* START Document *

Monday, August 25, 2008

Brand New Day - the day after

Remember back when Marvel decided it would be a good idea for Peter Parker to make a deal with the devil, well Mephisto - but he's close.

It was obvious when they announced a 3-issue per month schedule while cutting out the two other Spider-Man comics, that Marvel wanted to ditch the slow movers and replace them with a comic they hoped would do better, thereby increasing their total sales numbers.

Did it work? According to Rich Johnston from Lying in the Gutters, barely. He writes in today's column (spelling errors corrected by me):

We're well into the "Brand New Day" relaunch of Marvel's Spider-Man property. So... how are sales doing? Have Marvel fans abandoned the series as many threatened, was it all hot air, has the series found new readers?

We have only certain sales figures to go on, they are orders by retailers, not sales to customers, they don't include sales outside of North America and they are often inaccurate. However, they have the benefit of being consistently inaccurate, enabling us to draw conclusion about certain trends And with the current FOC system of ordering, the order dates are much closer to sales dates, which over time makes it a greater barometer of customer demand. So. Let's crunch numbers.

The first issue of Brand New Day, "Amazing Spider-Man" #546 had reported North American orders of 127,958. Very impressive, and the media coverage probably helped sales. As a three-times-a-month book, it was worth knowing the retailers ordered 101,213 of the second issue and 97,959 of the third. They expected a drop off. Issue 4 gets a bump of 101,112 with the new rotating creative team but two issues later, it's back down to 88,084. Which was where the book was pre-relaunch.

And so the sales slide. Month after month, sales drop. occasionally leaping for a new creative team before plunging back down. July's figures see the series in the high 60K figures, half of where the relaunch started from, a significant drop from the majority of JMS' run, and back down around the levels achieved towards the end of the John Byrne/Howard Mackie run which received such derision when the Quesada/Jemas tag team rose to prominence at Marvel.

* END Document *

** Problem set **
[a] Answer these questions about the Brand New Day sales post:
(i) What monthly publishing schedule did Marvel announce for the Spider-Man relaunch?
(ii) Which column does Rich Johnston write?
(iii) What were the reported North American orders for "Amazing Spider-Man" #546?
[b] Could you extend the Brand New Day sales post with the next part after its last sentence?

* START Provided data *

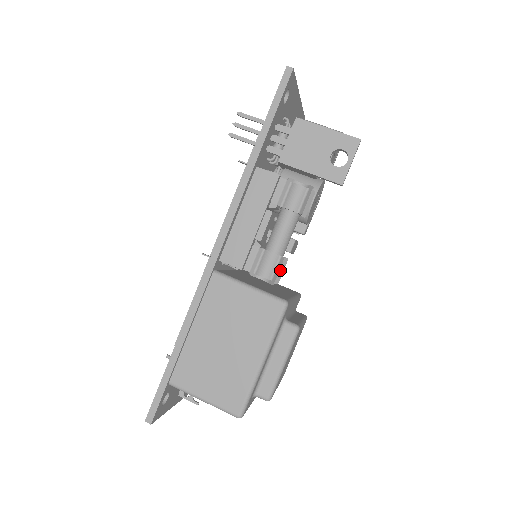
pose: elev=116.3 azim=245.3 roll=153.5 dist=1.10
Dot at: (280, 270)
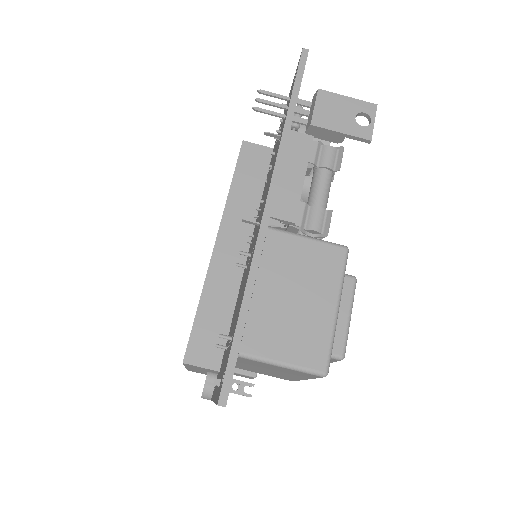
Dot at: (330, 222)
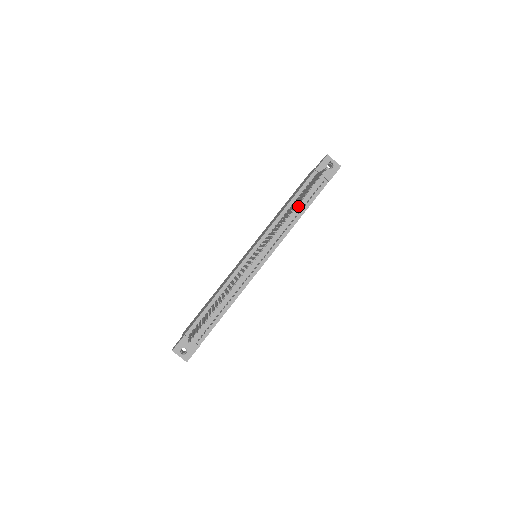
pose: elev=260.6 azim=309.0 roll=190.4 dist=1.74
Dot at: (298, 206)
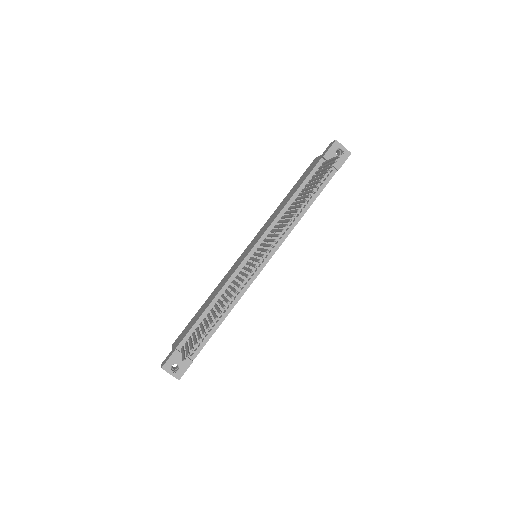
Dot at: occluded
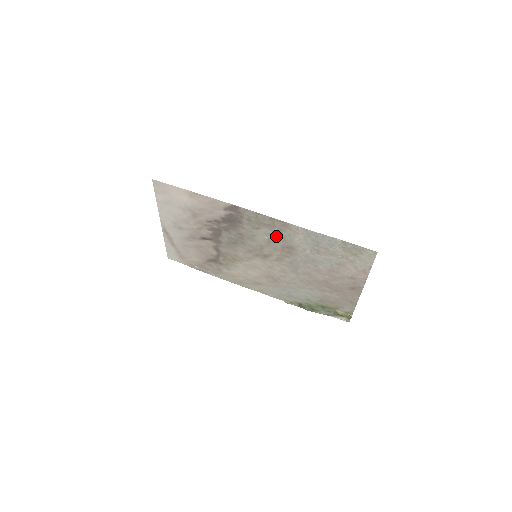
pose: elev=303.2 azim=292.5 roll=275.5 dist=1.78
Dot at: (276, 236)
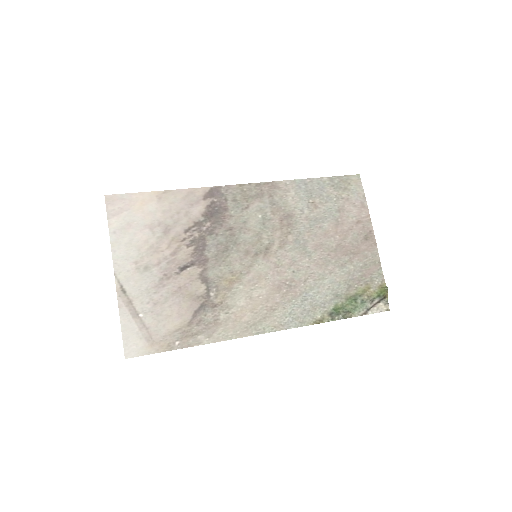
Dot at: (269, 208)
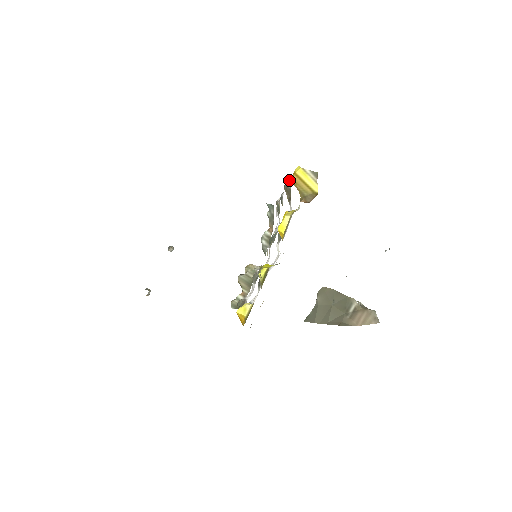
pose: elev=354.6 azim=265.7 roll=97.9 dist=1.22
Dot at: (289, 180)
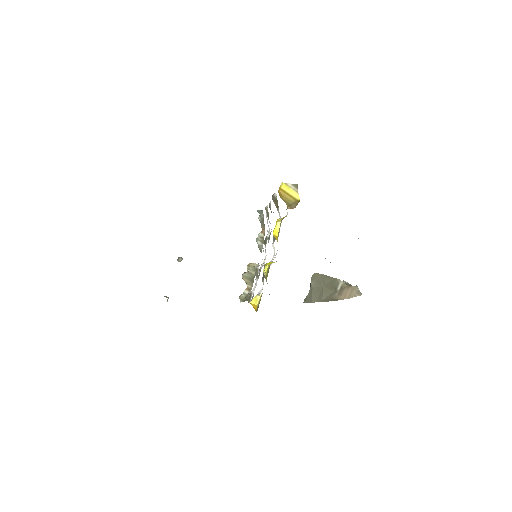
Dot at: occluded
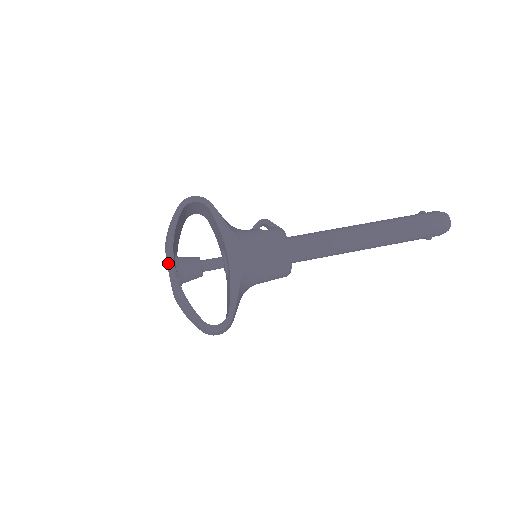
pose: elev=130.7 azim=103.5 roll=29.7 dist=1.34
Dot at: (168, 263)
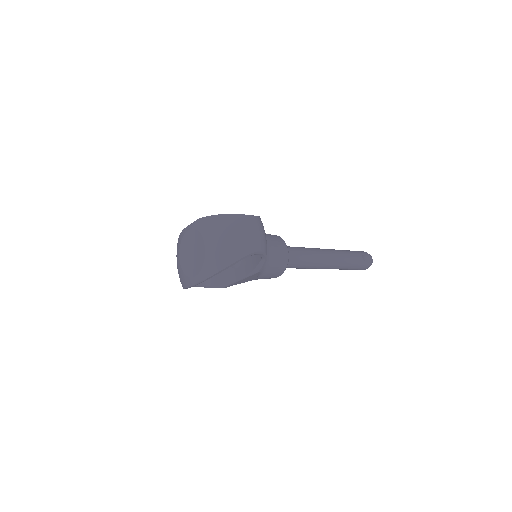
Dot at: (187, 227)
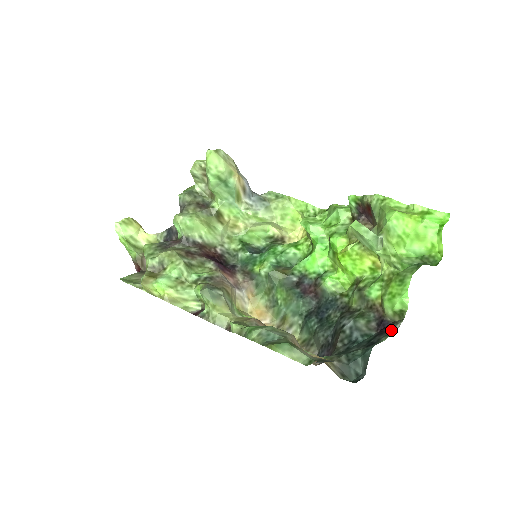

* END Provided data *
* START Provided data *

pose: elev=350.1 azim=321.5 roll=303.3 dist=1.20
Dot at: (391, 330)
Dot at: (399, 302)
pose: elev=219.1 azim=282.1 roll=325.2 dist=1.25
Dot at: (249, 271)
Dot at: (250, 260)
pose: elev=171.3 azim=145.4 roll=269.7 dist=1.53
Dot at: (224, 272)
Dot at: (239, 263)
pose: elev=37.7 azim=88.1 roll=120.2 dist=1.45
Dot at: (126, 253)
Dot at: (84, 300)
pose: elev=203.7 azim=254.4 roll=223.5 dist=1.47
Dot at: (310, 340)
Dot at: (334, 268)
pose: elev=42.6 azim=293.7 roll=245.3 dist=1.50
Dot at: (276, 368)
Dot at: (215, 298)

* END Provided data *
* START Provided data *

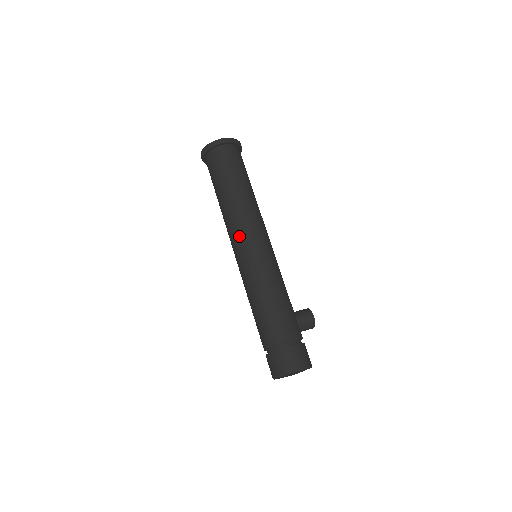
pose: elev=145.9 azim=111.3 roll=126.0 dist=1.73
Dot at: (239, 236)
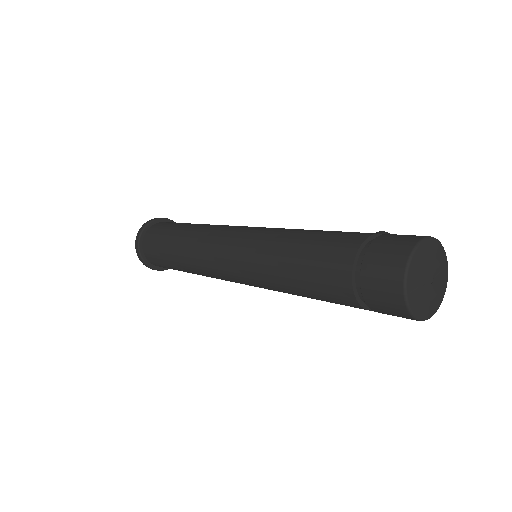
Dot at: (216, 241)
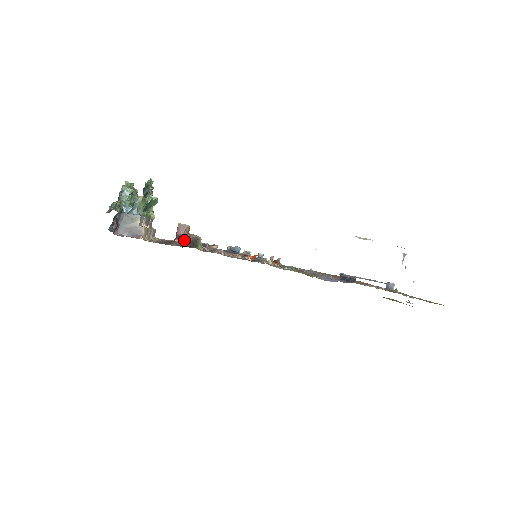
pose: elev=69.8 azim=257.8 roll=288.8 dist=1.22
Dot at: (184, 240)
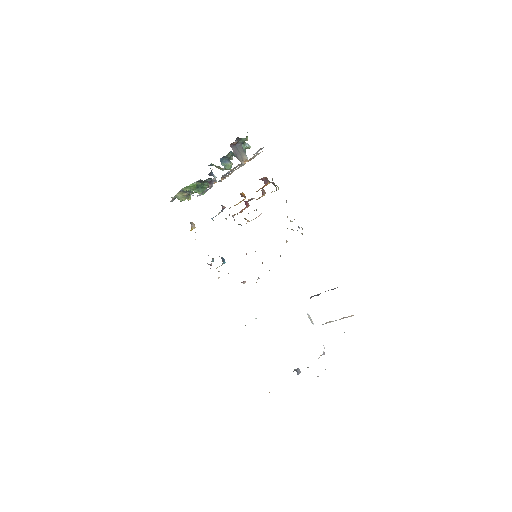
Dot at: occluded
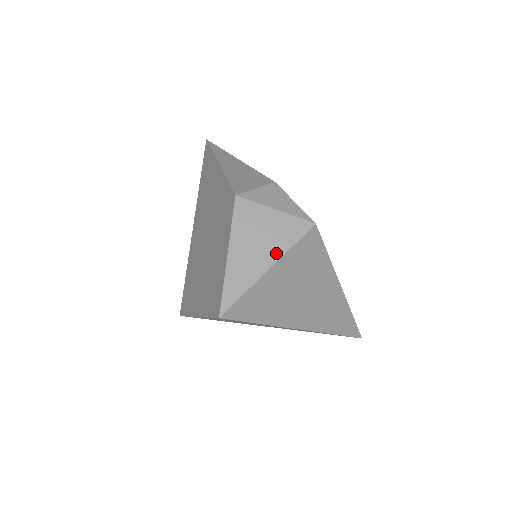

* END Provided data *

** Results of the tasks **
[a]
(i) Three issues per month.
(ii) Lying in the Gutters.
(iii) 127,958.

[b]
However, because the other less-well-performing titles of "Spectacular Spider-Man" and "Friendly Neighborhood Spider-Man" were canceled, to be replaced by the increased three-a-month schedule for the better selling "Amazing Spider-Man", overall sales of the three Spidey books a month are up. Just.

What has happened is that "Amazing Spider-Man" has lost 30-50,000 readers since the relaunch. However those readers now buy all three Spider-Man titles a month instead of the one or two they used to pick up.

So, Amazing seems to have taken a significant hit in sales numbers. However, the numbers are increased from the sales of Spectacular and Friendly. But, as he does later point out, if someone drops Amazing they are dropping three issues - decreasing numbers more significantly than if they were dropping a regular monthly. In addition, as a retailer it is a lot more difficult to get a customer to commit to buying three issues per month than just one. And, in those cases where we pull for clients who one day decide just to stop buying comics without notice - loosing the customer that buys Amazing hits the bottom line more substantially, and often results in more books sitting in a pull bin waiting to be picked up. While the drop of one subscriber is pretty insignificant to Marvel, it can have a more substantial impact on the small comic book retailer.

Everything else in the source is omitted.